» ABOUT THIS TASK:
Word for word, output the data, with none of its pictures.

» RECORDS FOR THE TASK:
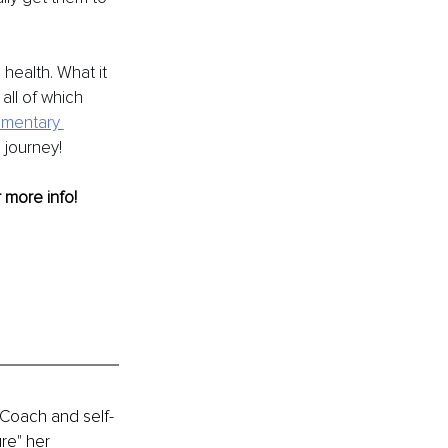
health. What it 
all of which 
imentary 
 journey!
r more info! 
 Coach and self-
re" her 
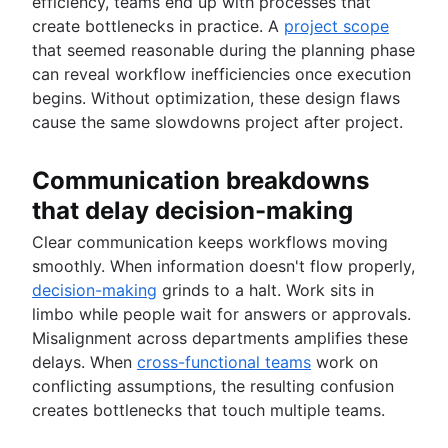
efficiency, teams end up with processes that
create bottlenecks in practice. A
project scope
that seemed reasonable during the planning phase
can reveal workflow inefficiencies once execution
begins. Without optimization, these design flaws
cause the same slowdowns project after project.
Communication breakdowns
that delay decision-making
Clear communication keeps workflows moving
smoothly. When information doesn't flow properly,
decision-making
grinds to a halt. Work sits in
limbo while people wait for answers or approvals.
Misalignment across departments amplifies these
delays. When
cross-functional teams
work on
conflicting assumptions, the resulting confusion
creates bottlenecks that touch multiple teams.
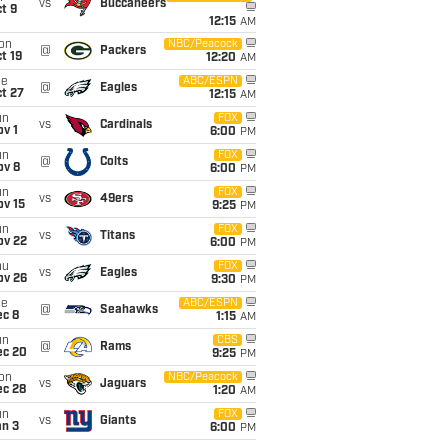
vs
Buccaneers
t 9
12:15
AM
on
NBC/Peacock
@
Packers
t 19
12:20
AM
ue
ABC/ESPN
@
Eagles
t 27
12:15
AM
un
FOX
vs
Cardinals
v 1
6:00
PM
un
FOX
@
Colts
ov 8
6:00
PM
un
FOX
vs
49ers
ov 15
9:25
PM
un
FOX
vs
Titans
ov 22
6:00
PM
hu
FOX
vs
Eagles
ov 26
9:30
PM
ue
ABC/ESPN
@
Seahawks
ec 8
1:15
AM
un
CBS
@
Rams
ec 20
9:25
PM
on
NBC/Peacock
vs
Jaguars
ec 28
1:20
AM
un
FOX
vs
Giants
an 3
6:00
PM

» RESULT OF THE TASK:
health. What it 
all of which 
imentary 
 journey!
r more info! 
 Coach and self-
re" her 
efficiency, teams end up with processes that
create bottlenecks in practice. A
project scope
that seemed reasonable during the planning phase
can reveal workflow inefficiencies once execution
begins. Without optimization, these design flaws
cause the same slowdowns project after project.
Communication breakdowns
that delay decision-making
Clear communication keeps workflows moving
smoothly. When information doesn't flow properly,
decision-making
grinds to a halt. Work sits in
limbo while people wait for answers or approvals.
Misalignment across departments amplifies these
delays. When
cross-functional teams
work on
conflicting assumptions, the resulting confusion
creates bottlenecks that touch multiple teams.
vs
Buccaneers
t 9
12:15
AM
on
NBC/Peacock
@
Packers
t 19
12:20
AM
ue
ABC/ESPN
@
Eagles
t 27
12:15
AM
un
FOX
vs
Cardinals
v 1
6:00
PM
un
FOX
@
Colts
ov 8
6:00
PM
un
FOX
vs
49ers
ov 15
9:25
PM
un
FOX
vs
Titans
ov 22
6:00
PM
hu
FOX
vs
Eagles
ov 26
9:30
PM
ue
ABC/ESPN
@
Seahawks
ec 8
1:15
AM
un
CBS
@
Rams
ec 20
9:25
PM
on
NBC/Peacock
vs
Jaguars
ec 28
1:20
AM
un
FOX
vs
Giants
an 3
6:00
PM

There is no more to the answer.